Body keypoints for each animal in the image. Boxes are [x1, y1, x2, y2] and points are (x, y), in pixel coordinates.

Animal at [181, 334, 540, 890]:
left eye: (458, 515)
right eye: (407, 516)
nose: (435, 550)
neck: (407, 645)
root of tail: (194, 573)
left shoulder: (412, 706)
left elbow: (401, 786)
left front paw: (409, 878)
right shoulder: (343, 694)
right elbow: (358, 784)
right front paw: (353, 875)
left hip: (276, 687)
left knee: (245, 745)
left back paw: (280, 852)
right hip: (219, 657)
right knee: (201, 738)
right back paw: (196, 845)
...
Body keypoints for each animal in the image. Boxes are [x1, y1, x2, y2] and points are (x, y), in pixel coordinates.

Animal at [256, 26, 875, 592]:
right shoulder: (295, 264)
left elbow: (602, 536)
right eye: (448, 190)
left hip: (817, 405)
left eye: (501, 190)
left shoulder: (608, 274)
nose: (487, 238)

* [WHAT THE TASK REQUIRES]
Give the number of lines that contain "left" in the material above, with no other text.

* [ANSWER SPACE]
11